Revenue and recalcitrant Tea Party members stand as seemingly immovable obstacles to a deal. There are at least sixty or seventy Republicans in the House, mostly Tea Partiers, who will vote against any deal that comes before them—either on principle, because they simply don’t believe the debt ceiling should be raised at all (John Boehner admitted this on Fox News yesterday), or because they will only approve a deal that includes a balanced budget amendment, which is not making it into any package.
These holdouts mean that any deal will need significant Democratic votes to pass the House. But minority whip Steny Hoyer has vehemently insisted that a bill that doesn’t raise revenue won’t get a single Democratic vote, and he’s probably right.

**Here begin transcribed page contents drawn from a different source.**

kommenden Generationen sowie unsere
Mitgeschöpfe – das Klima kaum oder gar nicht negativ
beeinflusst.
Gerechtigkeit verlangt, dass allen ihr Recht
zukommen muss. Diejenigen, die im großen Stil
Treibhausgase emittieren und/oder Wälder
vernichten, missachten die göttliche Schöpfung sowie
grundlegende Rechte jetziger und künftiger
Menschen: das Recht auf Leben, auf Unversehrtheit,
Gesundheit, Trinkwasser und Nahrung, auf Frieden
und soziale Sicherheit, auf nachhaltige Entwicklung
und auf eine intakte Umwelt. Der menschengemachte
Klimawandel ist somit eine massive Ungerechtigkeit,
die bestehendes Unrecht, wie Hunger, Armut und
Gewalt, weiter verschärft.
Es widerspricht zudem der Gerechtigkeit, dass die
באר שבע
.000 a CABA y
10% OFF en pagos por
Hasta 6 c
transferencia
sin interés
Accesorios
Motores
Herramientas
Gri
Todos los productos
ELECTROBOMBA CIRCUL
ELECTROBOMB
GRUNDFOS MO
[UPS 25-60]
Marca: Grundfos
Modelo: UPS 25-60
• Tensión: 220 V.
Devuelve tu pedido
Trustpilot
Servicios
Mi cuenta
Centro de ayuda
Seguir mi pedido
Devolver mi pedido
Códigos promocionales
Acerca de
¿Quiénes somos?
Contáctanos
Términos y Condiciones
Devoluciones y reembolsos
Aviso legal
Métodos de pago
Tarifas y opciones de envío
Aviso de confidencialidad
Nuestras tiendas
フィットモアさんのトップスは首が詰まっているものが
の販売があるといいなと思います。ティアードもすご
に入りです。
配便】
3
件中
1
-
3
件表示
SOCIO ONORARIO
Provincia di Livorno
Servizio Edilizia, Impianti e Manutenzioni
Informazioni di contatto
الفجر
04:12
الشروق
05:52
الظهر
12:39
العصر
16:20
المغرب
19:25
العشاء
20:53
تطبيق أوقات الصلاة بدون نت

Meanwhile, majority leader Eric Cantor has said that any deal that does raise revenue won’t get Republican votes—also probably correct. This impasse isn’t likely to be resolved. The Rubik’s cube, as Boehner calls it, is basically unsolvable.
Faced with the very real possibility of a federal default, Senate minority leader Mitch McConnell opened the escape hatch yesterday. He floated a plan that would give Obama the authority to raise the debt limit all by himself. There’s a catch, of course—Obama has to request the increase three times before the end of next year, with the final request coming only months before the presidential election.
Under McConnell’s plan, when Obama requests a debt limit increase, $100 billion is given to him automatically. He must also outline spending cuts commensurate to the increase. Then Congress has to consider his request to raise the debt limit, and either chamber can pass a “resolution of disapproval” by a simple majority vote. That freezes the increase, but only temporarily—Obama can veto that resolution, meaning Congress would need to muster two-thirds of members to overturn that veto, which will not happen.